Becker's 6-3, 6-4, 6-4 victory, his first in this six-year-old event, took him only an hour and 23 minutes, won him $1.5m, and represented one of the most complete performances even this colossus of the game has given. At 29, Becker is not just making light of defying the years. He actually seems to be getting better. "Considering the circumstances, playing against the best server in the game on a pretty quick court, that was as good as I could play," he said.

Three years ago, Becker was on the point of being written off. He had slipped out of the top 10 in the world rankings. His last Grand Slam title, at the Australian Open in 1991, was fading from the memory. His game looked jaded and merely crude in comparison with the combination of touch and power of which Pete Sampras, for example, was capable.

Since then this extraordinary competitor has virtually reinvented himself. He amazed everyone when he reached the Wimbledon final in 1995, and at the Australian Open at the start of this year he became a Grand Slam winner for the sixth time. At Wimbledon last summer he had to pull out in the third round with a ruptured tendon in his wrist when if he had stayed injury-free the failure of most of the other favourites would surely have put him in line for another title.

He has overcome that setback to produce some stupendous tennis this autumn - at Hanover in the final of the ATP championship a fortnight ago, when he lost a five-setter to Sampras, and now here.

This, however, was simply a no-contest.

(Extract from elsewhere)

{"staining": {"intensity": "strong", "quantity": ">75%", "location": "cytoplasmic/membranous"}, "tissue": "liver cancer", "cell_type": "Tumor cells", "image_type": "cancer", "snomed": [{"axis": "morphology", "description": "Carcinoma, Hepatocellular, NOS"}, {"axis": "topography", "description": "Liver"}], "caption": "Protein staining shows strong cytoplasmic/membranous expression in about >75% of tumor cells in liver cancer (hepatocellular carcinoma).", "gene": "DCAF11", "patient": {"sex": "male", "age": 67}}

Admittedly, Ivanisevic was shaking off the effects of his five-set semi-final against Yevgeny Kafelnikov on Saturday, while Becker's passage past Tim Henman had been relatively smooth. But that only partially explained why Becker was able to lose only 15 points in as many service games, and seven of those were double- faults.

Ivanisevic, last year's winner, never got so much as a sniff of a break point. Only twice did he even get to 30 on the Becker serve, and one of them was in the last game of the match. Becker, meanwhile, broke in the eighth game of the first set, the first of the second and the fifth of the third to make victory a formality.

It was also a good result for the organisers, who benefited from the credibility Becker brought to an event that suffered a spate of late withdrawals and stands accused of being merely about money. Eyebrows were raised when Richard Krajicek, the Wimbledon champion, lost his first-round match to MaliVai Washington 6-1, 6-2, and with $350,000 in his pocket - $100,000 for turning up, plus a $250,000 bonus for being a Grand Slam title holder - promptly went off for a knee operation.

"I don't see how the tournament can legislate for players who turn up and aren't fully fit," Brian Tobin, the president of the International Tennis Federation, said. Axel Meyer-Wolden, who is the chairman of the Grand Slam Cup as well as Becker's lawyer, referred to a "black sheep" among the players. And this one got to do the fleecing himself.

GRAND SLAM CUP (Munich) Semi-finals: B Becker (Ger) bt T Henman (GB) 7-6 6-3 6-1; G Ivanisevic (Croa) bt Y Kafelnikov (Rus) 6-7 2-6 6-3 6-2 6-4. Final: Becker bt Ivanisevic 6-3 6-4 6-4.